-------------------------------------------------------------------------------
-- Test run on PostgreSQL 9.1.2 on 2012-02-21
--
-- CONCLUSION: Max in a sub-select seems to be the best approach in general.
-- It is the only approach that enables table elimination. For particular
-- queries using a row_number() = 1 can be faster, but it is not in general.
--
-- Clustering gave no performance boost whatsoever, likely because it does not
-- rearrange the actual table data in PostgreSQL.
-------------------------------------------------------------------------------
DROP VIEW IF EXISTS rowGenerator;
DROP TABLE IF EXISTS ANAT2_AnchorAttribute2 CASCADE;
DROP TABLE IF EXISTS ANAT1_AnchorAttribute1 CASCADE;
DROP TABLE IF EXISTS AN_Anchor CASCADE;
CREATE TABLE IF NOT EXISTS AN_Anchor (
AN_ID int NOT NULL,
CONSTRAINT pk_AN_Anchor PRIMARY KEY(AN_ID)
);
--ALTER TABLE AN_Anchor CLUSTER ON pk_AN_Anchor;
CREATE TABLE IF NOT EXISTS ANAT1_AnchorAttribute1 (
AN_ID int NOT NULL,
ANAT1_AnchorAttribute1Value char(10) NOT NULL,
CONSTRAINT pk_ANAT1_AnchorAttribute1
PRIMARY KEY(AN_ID),
CONSTRAINT fk_ANAT1_AnchorAttribute1
FOREIGN KEY(AN_ID) REFERENCES AN_Anchor(AN_ID)
);
--ALTER TABLE ANAT1_AnchorAttribute1 CLUSTER ON pk_ANAT1_AnchorAttribute1;
CREATE TABLE IF NOT EXISTS ANAT2_AnchorAttribute2 (
AN_ID int NOT NULL,
ANAT2_AnchorAttribute2Value char(10) NOT NULL,
ANAT2_FromDate date NOT NULL,
CONSTRAINT pk_ANAT2_AnchorAttribute2
PRIMARY KEY(AN_ID, ANAT2_FromDate),
CONSTRAINT fk_ANAT2_AnchorAttribute2
FOREIGN KEY(AN_ID) REFERENCES AN_Anchor(AN_ID)
);
--ALTER TABLE ANAT2_AnchorAttribute2 CLUSTER ON pk_ANAT2_AnchorAttribute2;
-------------------------------------------------------------------------------
-- The following will be used to generate som sample data.
-- Anchor: 1 million rows
-- Attribute1: 1 million rows (three values)

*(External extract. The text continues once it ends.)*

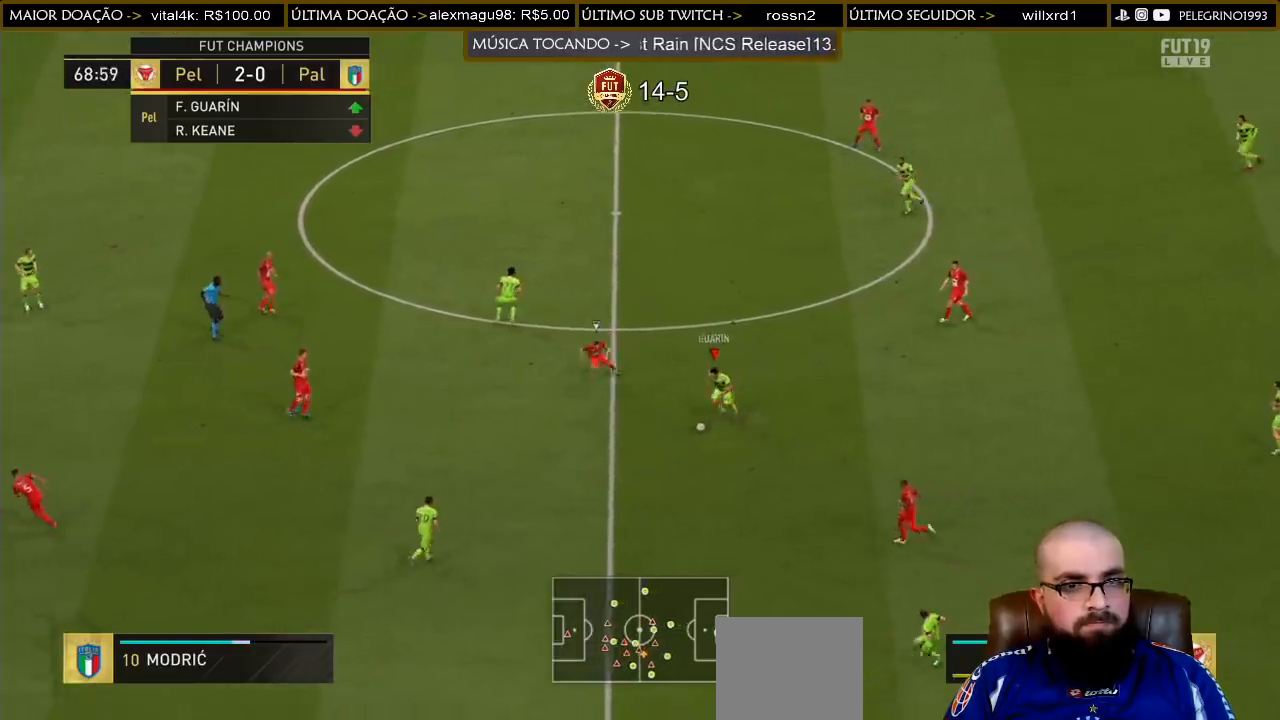
{"buttons": [], "left_stick": "left", "right_stick": "center", "events": [[133, "left_stick", "center"], [267, "left_stick", "left"]]}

-- Attribute2: 3 million rows (three values at three different changing times)
-- It takes approximately 5 minutes to populate tables
-------------------------------------------------------------------------------
CREATE VIEW rowGenerator
AS
WITH RECURSIVE gen(n) AS (
VALUES (1)
UNION ALL
SELECT n+1 FROM gen WHERE n < 1000000
)
SELECT
n
FROM
gen;
INSERT INTO AN_Anchor
SELECT
n
FROM
rowGenerator;
INSERT INTO ANAT1_AnchorAttribute1
SELECT
n,
CASE n%3
WHEN 0 THEN 'Red'
WHEN 1 THEN 'Green'
WHEN 2 THEN 'Blue'
END
FROM
rowGenerator;
INSERT INTO ANAT2_AnchorAttribute2
SELECT
n,
'Car',
to_date('20120101','yyyymmdd')
FROM
rowGenerator;
INSERT INTO ANAT2_AnchorAttribute2
SELECT
n,
'Bus',
to_date('20120102','yyyymmdd')
FROM
rowGenerator;
INSERT INTO ANAT2_AnchorAttribute2
SELECT
n,
'Train',
to_date('20120103','yyyymmdd')
FROM
rowGenerator;
-------------------------------------------------------------------------------
-- Refresh the clustered indexes (1 minute).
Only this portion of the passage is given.